• Exercise data:

----------------------------------------

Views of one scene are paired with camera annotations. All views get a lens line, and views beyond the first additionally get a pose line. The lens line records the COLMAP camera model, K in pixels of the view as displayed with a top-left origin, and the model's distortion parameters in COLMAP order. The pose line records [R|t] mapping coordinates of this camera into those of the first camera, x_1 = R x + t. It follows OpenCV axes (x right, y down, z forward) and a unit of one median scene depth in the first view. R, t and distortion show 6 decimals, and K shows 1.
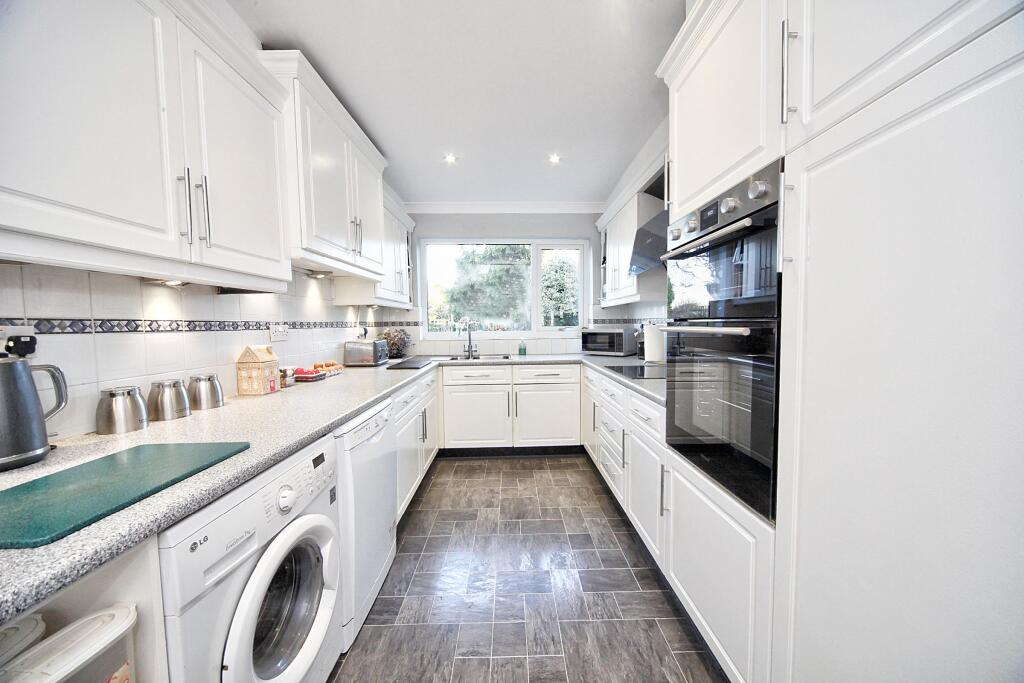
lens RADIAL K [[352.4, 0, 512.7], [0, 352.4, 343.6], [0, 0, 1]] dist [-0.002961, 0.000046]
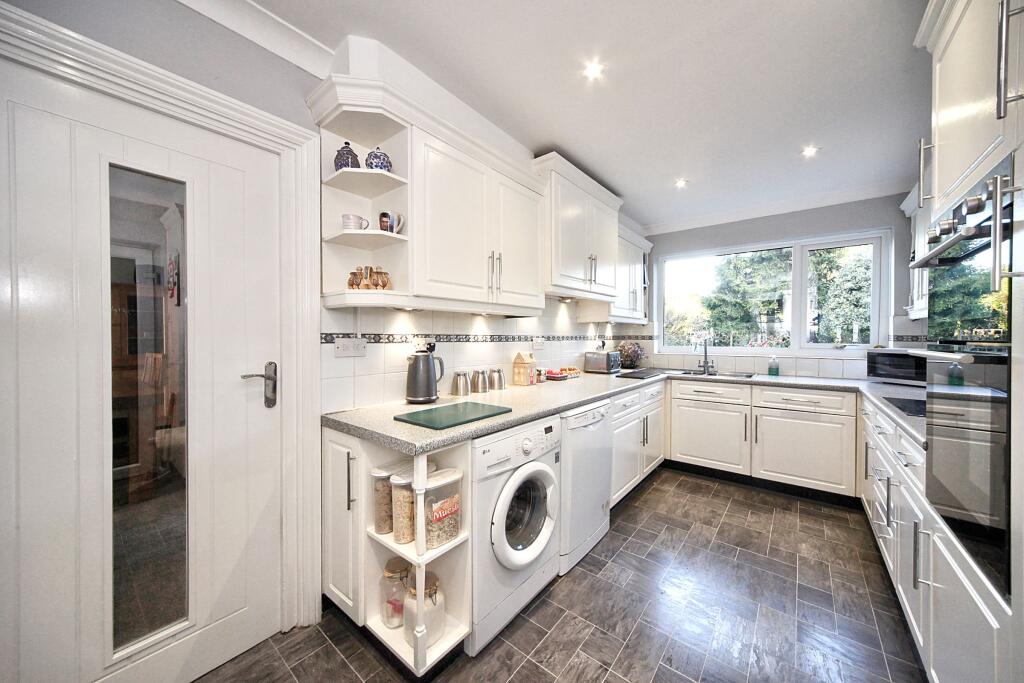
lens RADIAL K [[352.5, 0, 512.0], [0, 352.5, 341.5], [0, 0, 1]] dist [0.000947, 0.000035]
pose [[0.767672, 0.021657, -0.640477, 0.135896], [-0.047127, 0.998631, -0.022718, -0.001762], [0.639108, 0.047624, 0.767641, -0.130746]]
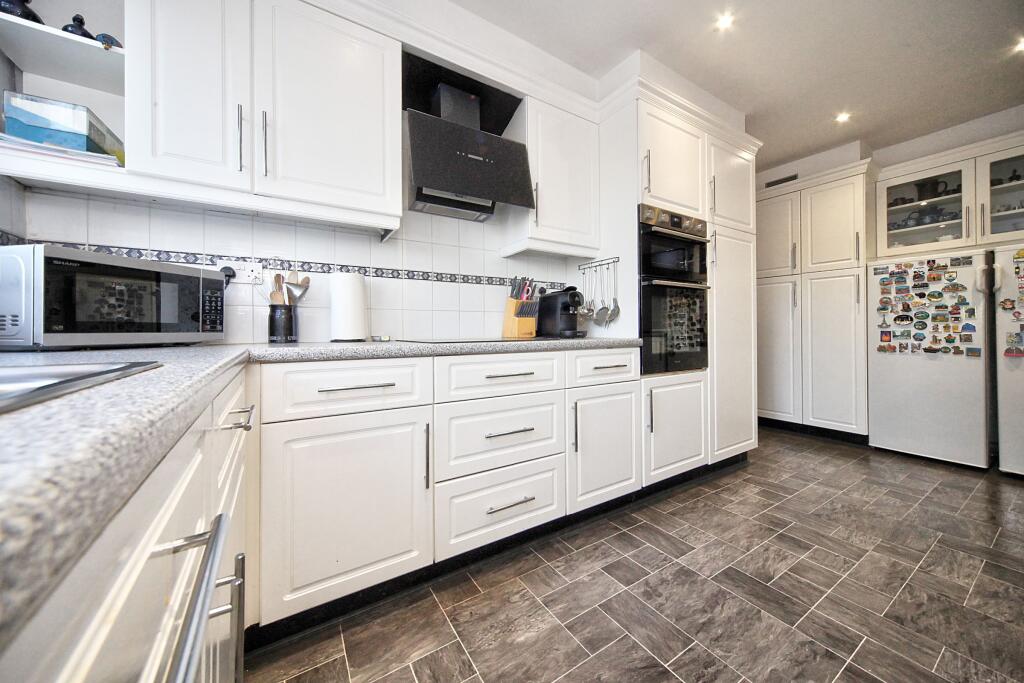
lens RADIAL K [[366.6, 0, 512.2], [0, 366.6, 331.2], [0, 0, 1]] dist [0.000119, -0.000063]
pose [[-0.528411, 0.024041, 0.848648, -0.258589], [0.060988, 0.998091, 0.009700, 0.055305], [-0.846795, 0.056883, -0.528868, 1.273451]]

----------------------------------------

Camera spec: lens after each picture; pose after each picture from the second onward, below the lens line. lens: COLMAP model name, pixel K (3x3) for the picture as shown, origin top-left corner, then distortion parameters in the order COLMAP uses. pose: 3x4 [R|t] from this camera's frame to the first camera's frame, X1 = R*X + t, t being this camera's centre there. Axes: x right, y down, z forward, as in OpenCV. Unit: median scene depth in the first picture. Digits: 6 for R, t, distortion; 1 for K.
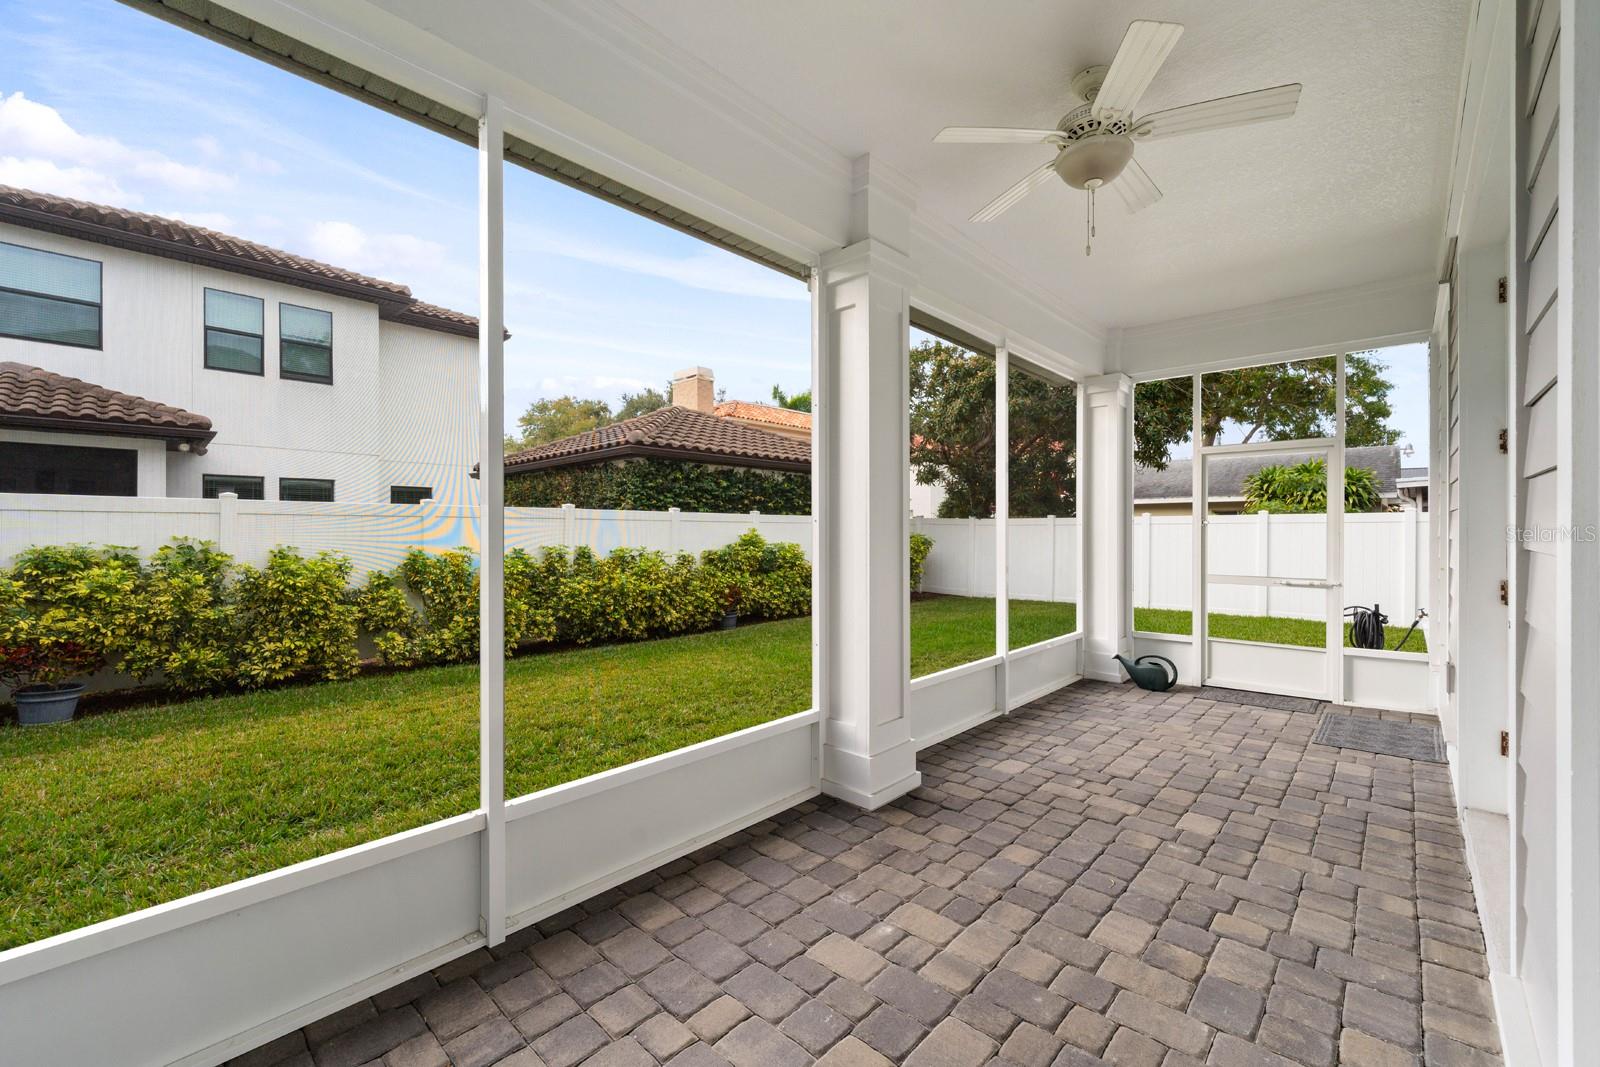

----------------------------------------

Rewrite as a numbered list the records from the line with "Views of one" to the line with "0.056883, -0.528868, 1.273451]]", including both of those lines and dropping any blank lines. Leave the pictures out of your answer.

1. Views of one scene are paired with camera annotations. All views get a lens line, and views beyond the first additionally get a pose line. The lens line records the COLMAP camera model, K in pixels of the view as displayed with a top-left origin, and the model's distortion parameters in COLMAP order. The pose line records [R|t] mapping coordinates of this camera into those of the first camera, x_1 = R x + t. It follows OpenCV axes (x right, y down, z forward) and a unit of one median scene depth in the first view. R, t and distortion show 6 decimals, and K shows 1.
2. lens RADIAL K [[352.4, 0, 512.7], [0, 352.4, 343.6], [0, 0, 1]] dist [-0.002961, 0.000046]
3. lens RADIAL K [[352.5, 0, 512.0], [0, 352.5, 341.5], [0, 0, 1]] dist [0.000947, 0.000035]
4. pose [[0.767672, 0.021657, -0.640477, 0.135896], [-0.047127, 0.998631, -0.022718, -0.001762], [0.639108, 0.047624, 0.767641, -0.130746]]
5. lens RADIAL K [[366.6, 0, 512.2], [0, 366.6, 331.2], [0, 0, 1]] dist [0.000119, -0.000063]
6. pose [[-0.528411, 0.024041, 0.848648, -0.258589], [0.060988, 0.998091, 0.009700, 0.055305], [-0.846795, 0.056883, -0.528868, 1.273451]]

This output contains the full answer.